Use selenium to get information out a table with changing xpaths

I am trying to loop through a list of companies and scrap their environmental ratings from CSRhub. I would post the link as an example, but it is by log in only. My scraper has not been getting accurate numbers as the location of the ratings changes depending on the rows of the table on the webpage.

For example: Here we see that Target has 5 rows in the table and the xpath for 73 (Energy & Climate Change rating) is:

//[@id="rating-section"]/div/div2/div/div/table/tbody/tr[23]/td[5]/div/table/tbody/tr/td2/div/div/span1/span*


enter image description here



But companies vary in their number of rows, here are the xpaths for the different elements I am trying to gather.



enter image description here


The table and webpage features do not have ids or very well labeled classes. I am fairly new to understanding front end. How can I select the correct feature regardless of number of rows that company has?

1 answer

  • answered 2020-11-25 20:11 BCR

    Since you can't rely on the row numbering, identify what you can rely on--in this case the text label of the value you are looking for.
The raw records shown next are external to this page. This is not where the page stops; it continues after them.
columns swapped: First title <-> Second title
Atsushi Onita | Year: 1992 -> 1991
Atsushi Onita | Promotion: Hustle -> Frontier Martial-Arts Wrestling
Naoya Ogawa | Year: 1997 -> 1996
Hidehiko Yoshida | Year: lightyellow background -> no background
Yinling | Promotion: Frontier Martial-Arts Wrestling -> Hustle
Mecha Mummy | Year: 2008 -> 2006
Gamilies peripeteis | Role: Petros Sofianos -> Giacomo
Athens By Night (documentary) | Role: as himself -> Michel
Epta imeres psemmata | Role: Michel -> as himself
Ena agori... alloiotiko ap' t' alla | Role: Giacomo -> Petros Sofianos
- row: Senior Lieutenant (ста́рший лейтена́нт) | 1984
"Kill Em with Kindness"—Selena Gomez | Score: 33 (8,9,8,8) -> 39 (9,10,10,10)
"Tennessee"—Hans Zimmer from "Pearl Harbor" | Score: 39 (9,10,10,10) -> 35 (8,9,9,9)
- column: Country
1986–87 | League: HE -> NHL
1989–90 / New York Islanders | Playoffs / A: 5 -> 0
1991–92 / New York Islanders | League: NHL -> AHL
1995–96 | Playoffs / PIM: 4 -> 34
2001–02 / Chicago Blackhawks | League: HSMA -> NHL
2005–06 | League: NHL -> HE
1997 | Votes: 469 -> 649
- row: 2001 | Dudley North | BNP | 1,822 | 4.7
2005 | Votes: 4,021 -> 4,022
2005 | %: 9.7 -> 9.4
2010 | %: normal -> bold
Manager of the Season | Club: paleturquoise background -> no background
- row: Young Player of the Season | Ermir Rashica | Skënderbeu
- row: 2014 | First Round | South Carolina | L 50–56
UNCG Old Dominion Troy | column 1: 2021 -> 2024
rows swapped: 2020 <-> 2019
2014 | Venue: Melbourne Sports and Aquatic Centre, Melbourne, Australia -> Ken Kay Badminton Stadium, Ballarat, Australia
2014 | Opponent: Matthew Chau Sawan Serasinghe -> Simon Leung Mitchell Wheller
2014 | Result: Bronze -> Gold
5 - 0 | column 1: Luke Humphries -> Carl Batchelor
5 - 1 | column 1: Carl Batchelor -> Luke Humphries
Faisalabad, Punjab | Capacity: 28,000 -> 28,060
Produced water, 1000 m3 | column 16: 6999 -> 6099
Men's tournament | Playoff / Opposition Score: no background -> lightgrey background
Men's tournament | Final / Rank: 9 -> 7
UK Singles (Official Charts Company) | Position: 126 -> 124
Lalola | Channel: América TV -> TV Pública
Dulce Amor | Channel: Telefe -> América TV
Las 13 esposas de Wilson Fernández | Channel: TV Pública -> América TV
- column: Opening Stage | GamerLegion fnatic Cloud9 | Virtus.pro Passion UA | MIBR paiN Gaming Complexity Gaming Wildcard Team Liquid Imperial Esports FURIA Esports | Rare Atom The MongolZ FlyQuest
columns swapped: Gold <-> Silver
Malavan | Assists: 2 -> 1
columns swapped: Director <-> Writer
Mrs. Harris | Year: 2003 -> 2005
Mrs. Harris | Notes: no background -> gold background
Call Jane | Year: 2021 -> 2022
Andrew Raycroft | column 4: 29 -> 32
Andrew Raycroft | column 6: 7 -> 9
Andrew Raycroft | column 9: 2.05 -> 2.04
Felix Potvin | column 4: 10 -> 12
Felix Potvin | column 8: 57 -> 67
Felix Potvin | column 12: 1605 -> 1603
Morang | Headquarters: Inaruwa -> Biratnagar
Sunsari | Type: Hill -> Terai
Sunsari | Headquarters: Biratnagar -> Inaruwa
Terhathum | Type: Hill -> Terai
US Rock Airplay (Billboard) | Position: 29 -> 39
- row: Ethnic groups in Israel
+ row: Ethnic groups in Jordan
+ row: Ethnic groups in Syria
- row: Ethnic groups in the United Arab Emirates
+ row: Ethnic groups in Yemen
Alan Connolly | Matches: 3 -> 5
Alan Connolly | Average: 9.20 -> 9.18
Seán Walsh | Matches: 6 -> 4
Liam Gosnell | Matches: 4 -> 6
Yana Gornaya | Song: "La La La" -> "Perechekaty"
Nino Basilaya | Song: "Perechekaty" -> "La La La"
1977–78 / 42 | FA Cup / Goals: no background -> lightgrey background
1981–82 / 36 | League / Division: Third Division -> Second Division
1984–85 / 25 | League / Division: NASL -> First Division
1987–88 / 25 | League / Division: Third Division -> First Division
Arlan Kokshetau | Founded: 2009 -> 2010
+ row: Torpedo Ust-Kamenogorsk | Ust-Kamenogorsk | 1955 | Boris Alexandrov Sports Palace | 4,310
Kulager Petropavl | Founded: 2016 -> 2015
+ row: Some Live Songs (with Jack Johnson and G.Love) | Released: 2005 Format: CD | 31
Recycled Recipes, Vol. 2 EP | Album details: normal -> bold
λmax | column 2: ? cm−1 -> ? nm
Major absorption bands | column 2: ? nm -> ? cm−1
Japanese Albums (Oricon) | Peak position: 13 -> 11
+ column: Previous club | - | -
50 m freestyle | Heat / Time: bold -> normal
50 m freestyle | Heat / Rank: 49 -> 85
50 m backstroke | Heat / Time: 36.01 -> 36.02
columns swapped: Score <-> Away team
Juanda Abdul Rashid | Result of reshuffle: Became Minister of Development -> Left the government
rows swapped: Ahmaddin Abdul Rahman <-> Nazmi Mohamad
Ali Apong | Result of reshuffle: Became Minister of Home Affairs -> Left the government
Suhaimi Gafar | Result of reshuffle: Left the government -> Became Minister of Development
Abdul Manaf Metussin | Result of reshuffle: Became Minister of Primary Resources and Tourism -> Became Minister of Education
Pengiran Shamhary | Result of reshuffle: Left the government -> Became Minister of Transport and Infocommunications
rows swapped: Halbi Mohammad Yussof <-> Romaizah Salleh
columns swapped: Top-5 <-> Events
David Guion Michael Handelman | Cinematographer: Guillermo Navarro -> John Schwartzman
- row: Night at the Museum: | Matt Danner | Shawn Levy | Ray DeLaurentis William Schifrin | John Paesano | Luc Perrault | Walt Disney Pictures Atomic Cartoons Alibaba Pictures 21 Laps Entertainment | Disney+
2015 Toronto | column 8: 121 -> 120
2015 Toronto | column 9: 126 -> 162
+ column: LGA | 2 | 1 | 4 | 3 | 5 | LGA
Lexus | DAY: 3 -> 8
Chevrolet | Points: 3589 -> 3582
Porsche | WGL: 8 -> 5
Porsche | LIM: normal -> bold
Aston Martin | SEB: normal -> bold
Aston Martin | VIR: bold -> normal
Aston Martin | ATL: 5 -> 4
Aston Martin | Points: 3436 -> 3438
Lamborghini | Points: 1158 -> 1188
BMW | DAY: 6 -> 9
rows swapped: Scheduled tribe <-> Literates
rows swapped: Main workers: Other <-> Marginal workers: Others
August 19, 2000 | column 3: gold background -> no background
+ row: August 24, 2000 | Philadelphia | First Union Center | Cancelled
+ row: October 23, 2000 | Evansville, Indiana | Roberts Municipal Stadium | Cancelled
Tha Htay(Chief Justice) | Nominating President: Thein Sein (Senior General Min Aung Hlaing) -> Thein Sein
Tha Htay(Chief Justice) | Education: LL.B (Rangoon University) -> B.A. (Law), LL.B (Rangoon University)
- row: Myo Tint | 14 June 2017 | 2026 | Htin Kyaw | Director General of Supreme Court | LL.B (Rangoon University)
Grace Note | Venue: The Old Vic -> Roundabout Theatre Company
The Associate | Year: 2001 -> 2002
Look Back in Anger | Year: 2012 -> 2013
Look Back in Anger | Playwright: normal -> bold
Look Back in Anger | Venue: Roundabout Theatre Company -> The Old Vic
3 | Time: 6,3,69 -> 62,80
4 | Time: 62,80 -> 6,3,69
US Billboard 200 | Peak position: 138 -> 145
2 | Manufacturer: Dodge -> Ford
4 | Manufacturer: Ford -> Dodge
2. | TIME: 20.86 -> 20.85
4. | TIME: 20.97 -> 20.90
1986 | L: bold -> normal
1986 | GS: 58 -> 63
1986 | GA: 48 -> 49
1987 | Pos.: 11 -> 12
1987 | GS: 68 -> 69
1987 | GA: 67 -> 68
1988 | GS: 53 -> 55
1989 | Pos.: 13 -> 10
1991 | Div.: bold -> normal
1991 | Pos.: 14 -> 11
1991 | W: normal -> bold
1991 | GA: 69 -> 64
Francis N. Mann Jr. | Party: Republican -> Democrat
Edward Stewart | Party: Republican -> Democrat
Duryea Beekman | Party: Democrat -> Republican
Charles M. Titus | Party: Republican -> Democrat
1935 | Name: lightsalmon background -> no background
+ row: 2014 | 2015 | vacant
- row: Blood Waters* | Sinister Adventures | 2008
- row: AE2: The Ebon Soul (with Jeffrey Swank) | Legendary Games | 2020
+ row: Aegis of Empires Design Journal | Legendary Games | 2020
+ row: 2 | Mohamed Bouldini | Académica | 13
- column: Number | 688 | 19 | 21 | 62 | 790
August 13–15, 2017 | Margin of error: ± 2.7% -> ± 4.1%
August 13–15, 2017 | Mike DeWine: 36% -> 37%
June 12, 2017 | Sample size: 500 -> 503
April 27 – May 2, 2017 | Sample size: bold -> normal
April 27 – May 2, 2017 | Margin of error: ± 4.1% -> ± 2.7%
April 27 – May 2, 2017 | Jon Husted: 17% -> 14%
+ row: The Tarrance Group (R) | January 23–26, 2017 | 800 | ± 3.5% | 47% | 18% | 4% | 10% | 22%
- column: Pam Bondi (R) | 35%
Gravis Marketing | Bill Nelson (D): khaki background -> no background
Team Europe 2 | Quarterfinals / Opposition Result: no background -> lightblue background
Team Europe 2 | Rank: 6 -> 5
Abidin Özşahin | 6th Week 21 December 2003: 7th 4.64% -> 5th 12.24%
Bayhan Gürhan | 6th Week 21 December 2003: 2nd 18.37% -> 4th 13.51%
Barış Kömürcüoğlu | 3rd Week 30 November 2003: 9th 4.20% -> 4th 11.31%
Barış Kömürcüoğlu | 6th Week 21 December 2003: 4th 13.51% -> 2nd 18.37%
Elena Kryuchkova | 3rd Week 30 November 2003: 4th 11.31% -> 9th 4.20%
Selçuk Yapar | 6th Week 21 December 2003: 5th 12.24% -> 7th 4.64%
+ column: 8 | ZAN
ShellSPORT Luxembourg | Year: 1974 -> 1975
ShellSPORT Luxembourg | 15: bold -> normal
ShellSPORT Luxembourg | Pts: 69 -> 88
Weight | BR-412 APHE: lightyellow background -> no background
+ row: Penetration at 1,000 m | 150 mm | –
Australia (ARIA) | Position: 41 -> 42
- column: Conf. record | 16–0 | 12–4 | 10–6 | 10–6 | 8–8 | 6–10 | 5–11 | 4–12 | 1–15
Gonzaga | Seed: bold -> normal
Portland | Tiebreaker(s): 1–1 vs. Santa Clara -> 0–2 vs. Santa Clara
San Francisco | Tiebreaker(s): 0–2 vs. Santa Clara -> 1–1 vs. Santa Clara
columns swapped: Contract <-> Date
Use the xpath contains() method to check the text. I can't read the HTML in your screenshot so it's hard to give exact code, but it will look something like this:

    if the element is <span class="something useless">I am a label!</span>

    use "//*[@id='rating section']//table//span[contains(text(),'I am a label')]"

    BTW a handy trick is to use "//" anywhere there is a lot of non-specific code, so you don't need to have all the /div/span/div cruft in your xpath.

    Also look at using child and parent nodes. Identify an element that is highly static nearby the element you want, then use the child node expression (and additional xpath if needed) to get the element needed.

    Xpath is daunting when you first start out, but I encourage you to keep trying and learning. It's really powerful in cases like this.